Robert Filiou in 1961, with its poem " With 53 kilos poem " use the word Action Poetry. "
It is not a question of writing a text any more, but an event: composing its organisation by sounds, objects, silences, gestures, breaths and texts which are the raw materials of the poem and its extension " (Jean-Noel Orenco, Hundred Titles).
Michel Métail, Jean-François Bory in France , Bartolomeo Ferrando in Spain, Bianca Menna, Arrigo Lorra-Tottino in Italy, Fernando Aguiar in Portugal, the list here also would be very long. Once again, all my excuses with the absent ones!
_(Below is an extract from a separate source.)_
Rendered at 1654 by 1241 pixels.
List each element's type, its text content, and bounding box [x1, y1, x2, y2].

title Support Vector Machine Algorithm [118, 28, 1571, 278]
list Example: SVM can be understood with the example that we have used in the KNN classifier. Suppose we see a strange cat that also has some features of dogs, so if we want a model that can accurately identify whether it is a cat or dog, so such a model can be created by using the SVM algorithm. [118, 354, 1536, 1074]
It is necessary to also mention the rising generation of poets, supported by Laurent Cauwet and Al Dante editions and largely applauded by Bernard Heidsieck. The latter bring to the poetic scene the necessary oxygen puff, and the young poets take over with poetry computer made up by Jacques Donguy, Philippe Castellin, Tibor Papp, Claude Maillard, the skinned poems of Katy Molnar, the prose of Christophe Tarkos, and those of the review Java, Vanina Maestri, Jacques Sivan and Jean-Michel Espitallier. Among them, Christophe Hanna, Christophe FIAT, Nathalie Quintane, Stéphane Bérard, Laure Limongi, Anne-James Chaton, Manual Joseph, Olivier Quintyn, Daniel Foucard, Eric Arlix, Jérome Gontier, Thibaud Baldacci.

B. Heidsieck

The recent disappearance of the theorist and professor Nicholas Zurbrugg in October 2001 left a great vacuum in the performative and poetic areas which he defended and supported with the talent and enthusiasm that we know to him. His great knowledge in this field had inspired many publications and the creation of the Festival " Rethinking the Avant-Garde" at the University De Montfort, England, where he taught. His knowledge of the Australian continent where he had spent 17 years contributed to give this insatiable pioneer, curiosity necessary to the analysis of the varied influences representative of our time. His great originality, his sensitivity, his humour, and especially his generosity except standard let to all those which knew him the nostalgic memory of this delicious and unique man.